If more than 180 days pass and the agency has not yet finished its investigation, you can wait for the agency to complete its investigation, ask for a hearing, or file a lawsuit in federal district court. Once you ask for a hearing, the complaint will be handled by an EEOC Administrative Judge.
The role of the agency investigator is to gather information related to your complaint. Agency investigators do not decide your case. Instead, they are responsible for gathering the evidence needed to decide whether you were discriminated against.
At any time during the complaint process, the agency can offer to settle your complaint.
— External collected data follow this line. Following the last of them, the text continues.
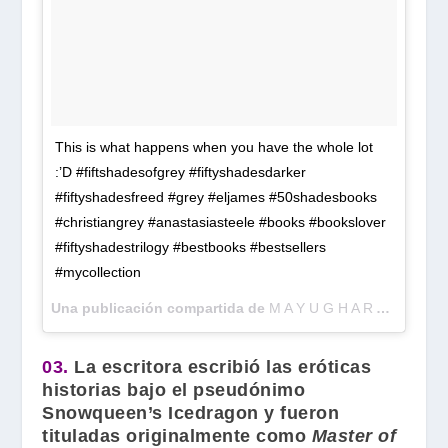
This is what happens when you have the whole lot
:’D #fiftshadesofgrey #fiftyshadesdarker
#fiftyshadesfreed #grey #eljames #50shadesbooks
#christiangrey #anastasiasteele #books #bookslover
#fiftyshadestrilogy #bestbooks #bestsellers
#mycollection
Una publicación compartida de
M A Y U G H A R A J E E V
(
03.
La escritora escribió las eróticas
historias bajo el pseudónimo
Snowqueen’s Icedragon
y fueron
tituladas originalmente como
Master of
You are not required to accept a settlement offer.
If you and the agency settle your complaint, it will be dismissed and no further action will be taken. Both you and the agency will be required to do what you promised to do in the agreement.
If an agency does not comply in some way with the terms of your settlement agreement, notify the agency's EEO Director. You have 30 days from the day you first learned of the agency's failure to comply to give the EEO Director this notice.
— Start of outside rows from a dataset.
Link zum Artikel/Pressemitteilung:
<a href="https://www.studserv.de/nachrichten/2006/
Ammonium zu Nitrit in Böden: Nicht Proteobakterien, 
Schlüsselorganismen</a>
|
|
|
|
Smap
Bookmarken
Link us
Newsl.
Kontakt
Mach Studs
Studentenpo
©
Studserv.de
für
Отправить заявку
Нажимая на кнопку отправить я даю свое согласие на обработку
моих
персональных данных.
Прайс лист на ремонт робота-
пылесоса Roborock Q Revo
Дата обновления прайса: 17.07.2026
The agency must respond to you in writing to try and settle the conflict. If the agency does not respond, or if you are not satisfied with the agency's response, you can appeal to EEOC's Office of Federal Operations for a decision about whether the agency has complied with the terms of the settlement agreement. You must file your appeal within 30 days from the day you receive the agency's response or, if the agency does not respond, after 35 days have passed from the day you notified the agency's EEO Director of the agency's failure to comply. You must give the agency a copy of your appeal. The agency will then have 30 days to respond.
Although you don't have to be represented by a lawyer during the complaint process, you have the right to have a lawyer if you want one. You can also ask someone who is not a lawyer to represent you, or you can represent yourself. The EEOC will not represent you during the complaint process, and we will not appoint a lawyer to represent you.
If new events that you believe are discriminatory take place after you file your complaint, you can add them to your complaint. This is called "amending" a complaint. To amend your complaint, you should write the agency's EEO Office, describe what happened, and ask that the new events be included in your complaint.
After your letter is received, the EEO Office will either add the new events to your complaint or send you to EEO counseling to discuss them with an EEO Counselor. If you are sent to counseling and the matter cannot be settled there, you have the right to file a new complaint that includes the new events. The new complaint will later be combined with the original complaint.
If you have more than one discrimination complaint against an agency, the agency's EEO Office must investigate your complaints together. This is to ensure that they are investigated as quickly and as efficiently as possible. The EEO Office will notify you before the complaints are combined.